The Internet of Things (IoT) has hit a wall: latency. Every new IoT device adds an endless stream of data that cannot be processed until it reaches the cloud. The further the device is from your servers or the more trivial the data, the longer it will take to find and act on it relevant Data.
With an estimated 50 billion IoT devices worldwide, the traditional cloud-based IoT has reached a breaking point. Data takes too long to compute, which primarily undermines the benefits of data collection. That’s why engineers turn to it Edge computing: Devices can process and react to data locally, eliminating the latency problem.
Think about whether a traffic camera detects a crashed car or a factory sensor detects a chemical leak. Typically, your device lacks the processing power to signal that something is unusual. It just sends a constant stream of data to the cloud, where systems engineers have to spot a needle in the middle of a haystack of routine data from every other device.
You can reduce catastrophic security delays by teaching your edge devices to interpret data in the field. Integrated into the AI technology, they can react in fractions of a second without human input.
Equipped with AI (Artificial Intelligence) and ML (Machine Learning) algorithms, edge devices offer much greater potential for companies, especially in the security and transportation industries.
Surveillance cameras can store local data for facial recognition, allowing instant identification even if they lose connection to your servers. Specialist industries like casinos can use deep learning to investigate suspicious behavior and then send updates to your cameras so they can notify security immediately.
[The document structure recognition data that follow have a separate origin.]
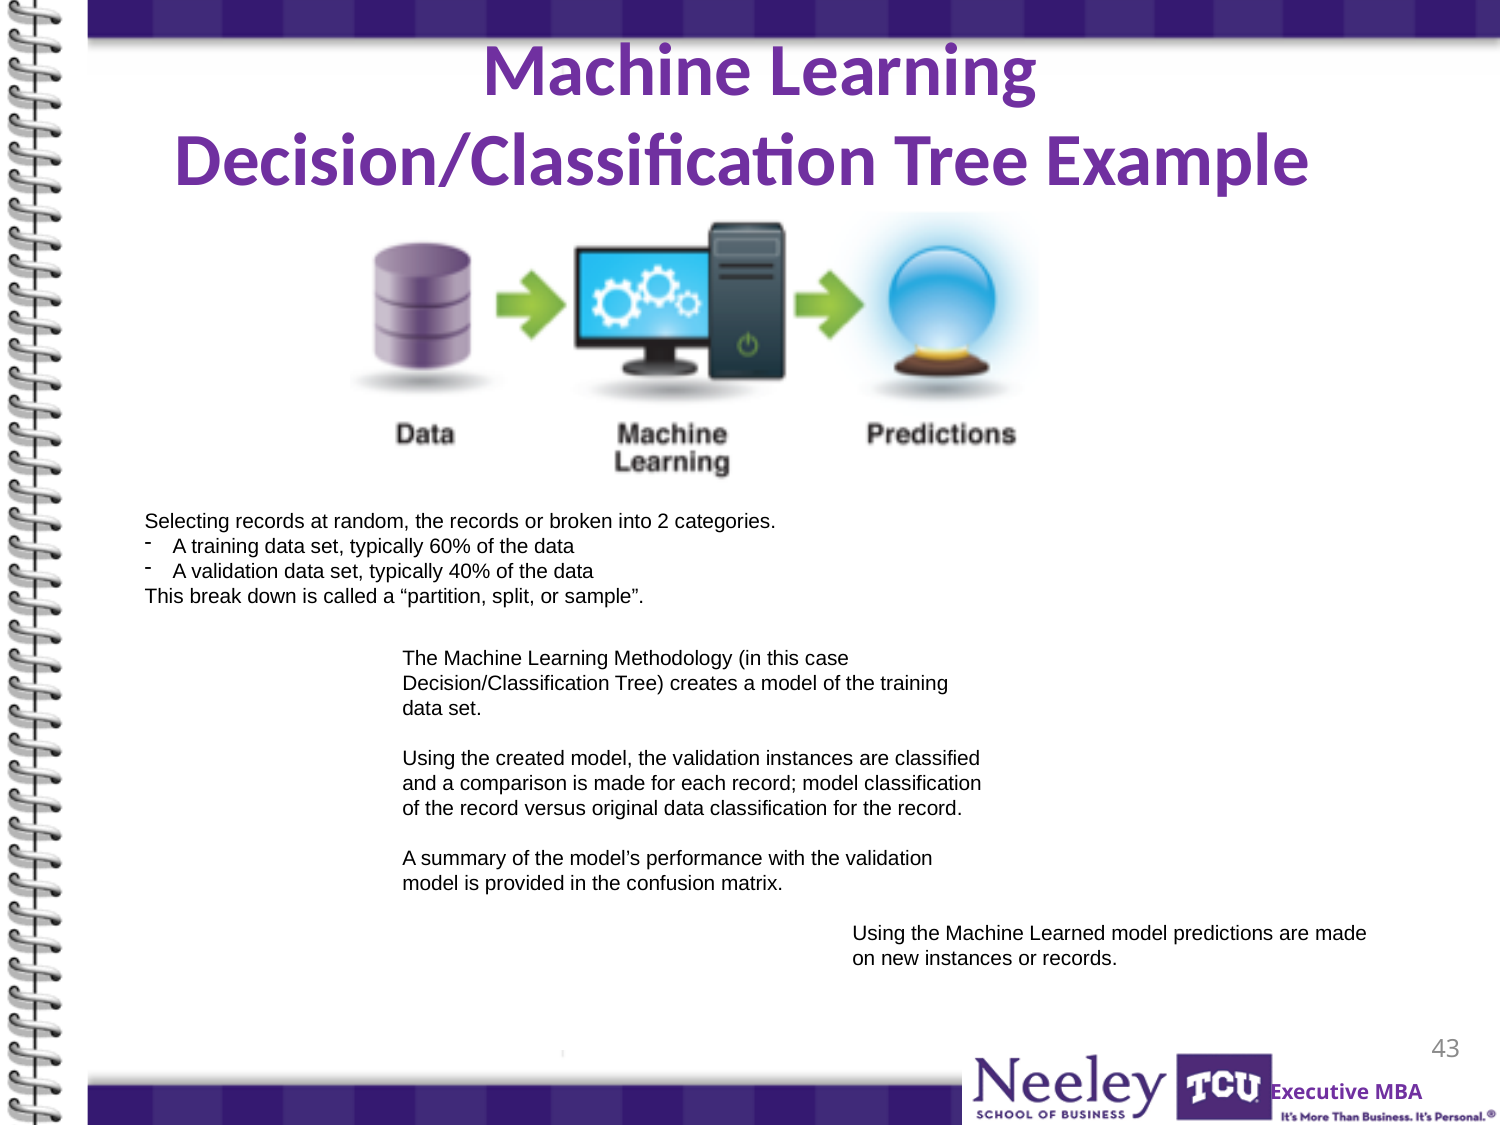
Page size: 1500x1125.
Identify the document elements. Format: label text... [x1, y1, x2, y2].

text_box Selecting records at random, the records or broken into 2 categories. A training data set, typically 60% of the data A validation data set, typically 40% of the data This break down is called a “partition, split, or sample”. [129, 499, 792, 615]
picture [0, 0, 1500, 1125]
text_box Using the Machine Learned model predictions are made on new instances or records. [837, 912, 1400, 978]
text_box The Machine Learning Methodology (in this case Decision/Classification Tree) creates a model of the training data set. Using the created model, the validation instances are classified and a comparison is made for each record; model classification of the record versus original data classification for the record. A summary of the model’s performance with the validation model is provided in the confusion matrix. [387, 637, 1000, 902]
title Machine Learning Decision/Classification Tree Example [99, 12, 1404, 201]
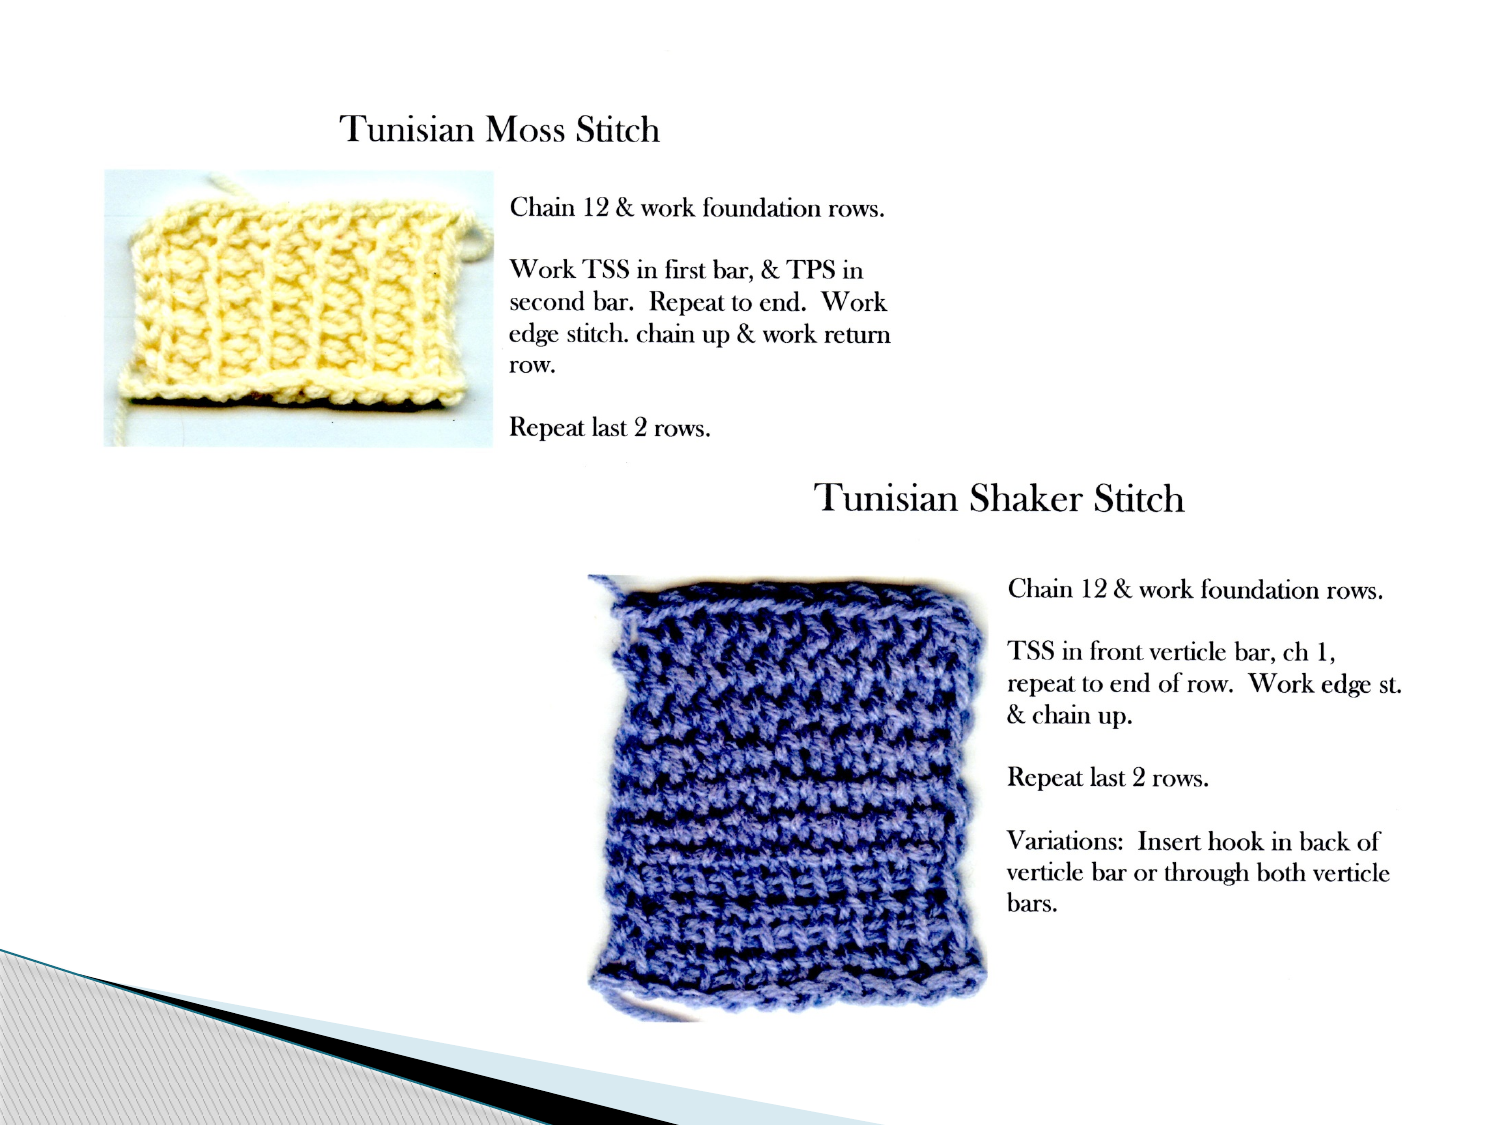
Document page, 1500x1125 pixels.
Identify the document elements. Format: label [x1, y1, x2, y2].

AIoT, which connects AI and IoT, has already become an essential part of manufacturing for various industries such as autonomous vehicles and aerospace. Autonomous delivery drones or intelligent cars cannot function with a delay because they have to make decisions in a split second in response to stimuli or are exposed to constant crashes. Aircraft have pilots, of course, but AIoT sensors embedded in aircraft parts can report device failures more quickly, reducing maintenance times and flight delays.
You may have noticed a pattern with these examples. AIoT works well with technologies that are critical to human safety. This means that (A) it must be completely isolated from cyberattacks and (B) it must physically also protected from damage or manipulation. And of course, it takes local processing and storage to handle complex neural networks.
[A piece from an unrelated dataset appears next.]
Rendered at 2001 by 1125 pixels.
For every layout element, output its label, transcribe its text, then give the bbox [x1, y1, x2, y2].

As a basis, you should expand your Edge devices with a fast-loading CPU that has enough flash memory and system memory (RAM) for real-time data management. In addition, you will need physical modifications to suit your industrial needs.
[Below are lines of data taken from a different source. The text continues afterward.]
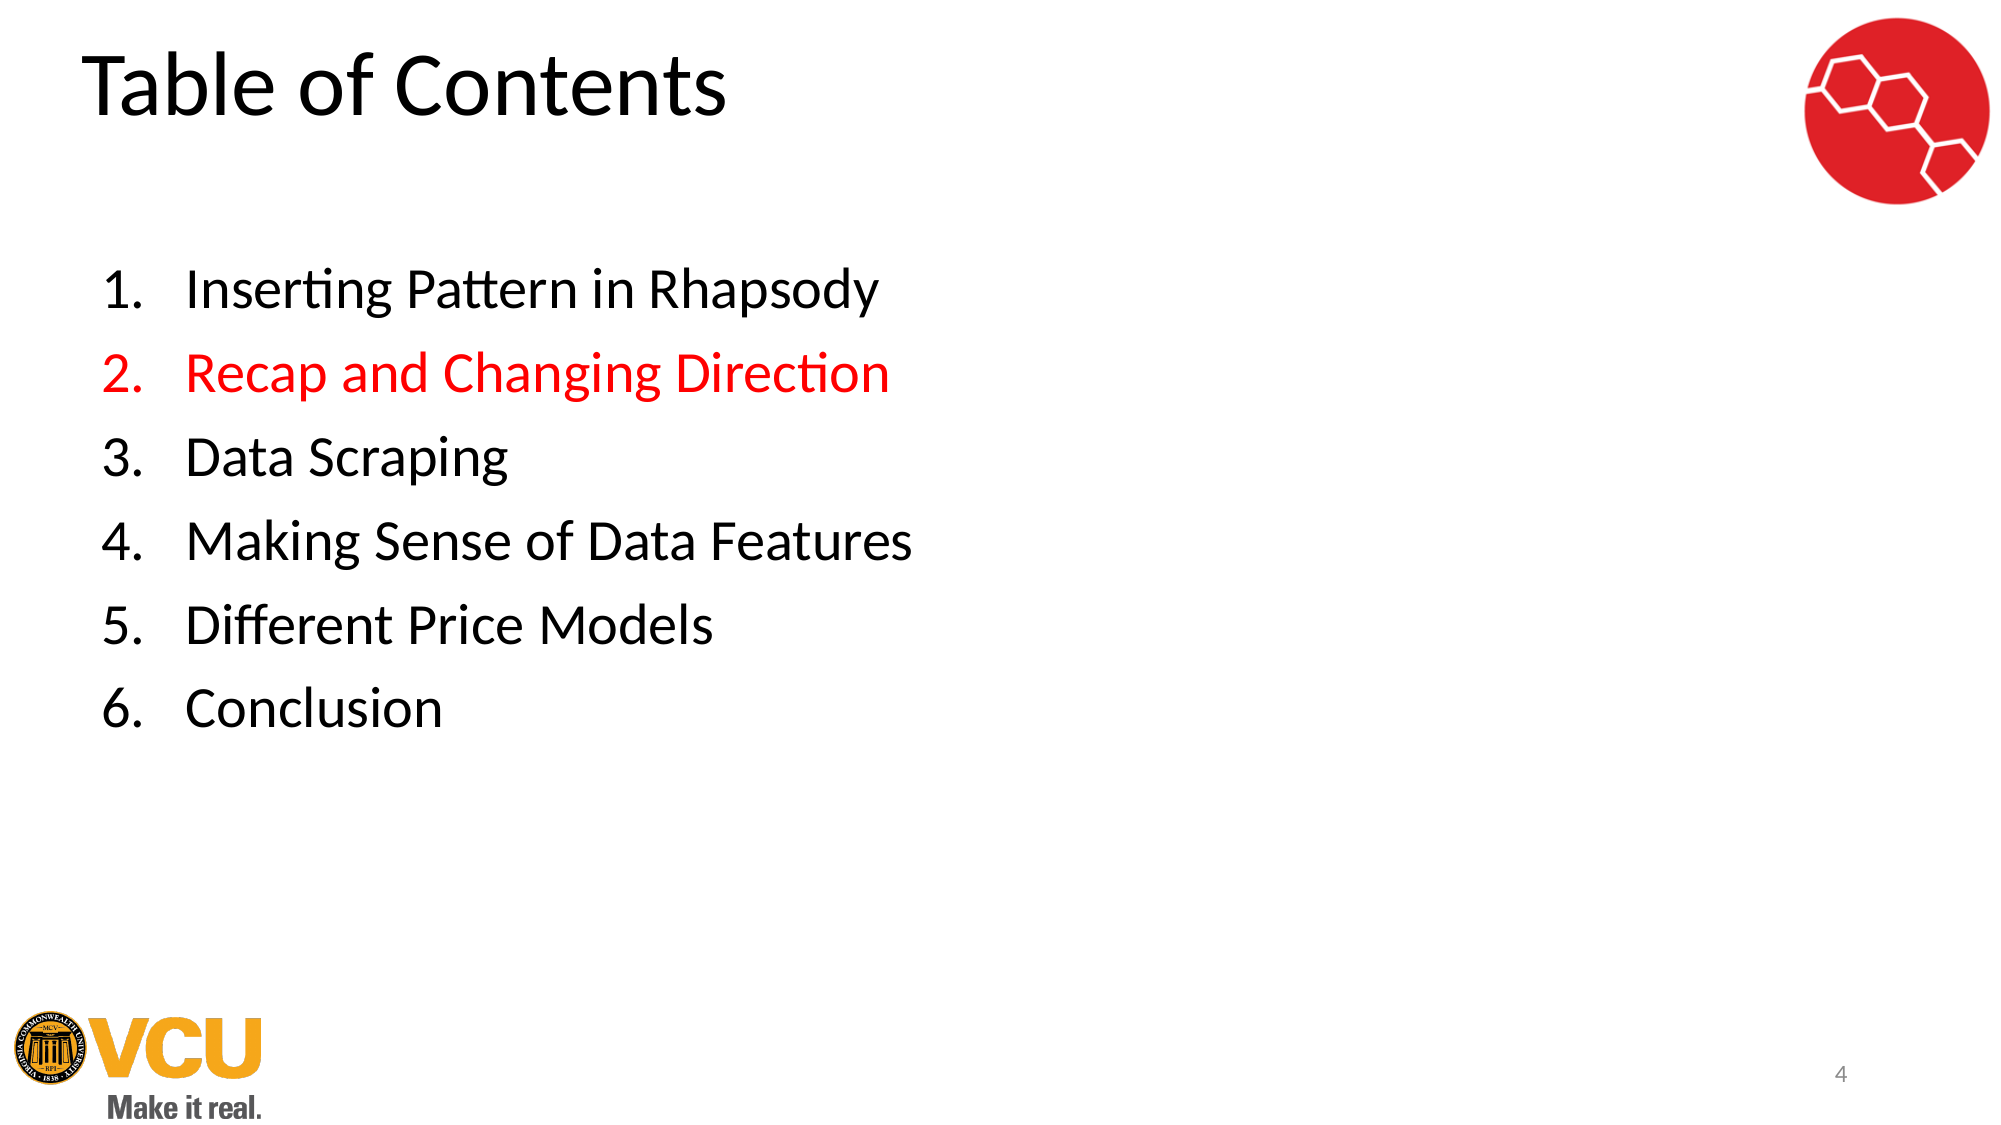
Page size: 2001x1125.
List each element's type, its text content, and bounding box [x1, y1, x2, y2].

title Table of Contents [66, 0, 1791, 195]
list Inserting Pattern in Rhapsody Recap and Changing Direction Data Scraping Making Sense of Data Features Different Price Models Conclusion [86, 251, 1812, 965]
slide_number 4 [1412, 1042, 1863, 1103]
picture [14, 1011, 261, 1119]
picture [1790, 7, 2000, 216]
Devices such as surveillance cameras require an isolated, encrypted LAN, which is ideally operated via Power over Ethernet (also known as PoE). Any device that is placed outdoors must work just as well in scorching hot summers as it does in damp winters. CPUs in cars and airplanes are prone to vibration and pollution, while medical devices must avoid any magnetization.
In order for your company to rely on AI instead of human operators, you need AIoT devices that can withstand the specific problems of your industry so that they do not fail in critical moments. That means trusting a hardware developer to create bespoke equipment based on your specifications. And as you can see in the video above, companies like Innodisk have specialty SSDs designed for virtually any environment or scenario.
Currently, most IoT devices are passive data collectors that your servers can process later. However, with Narrow AI, these devices become active security solutions: they eliminate latency and the need for human input, and they reduce the load on your cloud servers. With the right hardware to protect and respond to your data, your devices will become much smarter and more valuable to your business.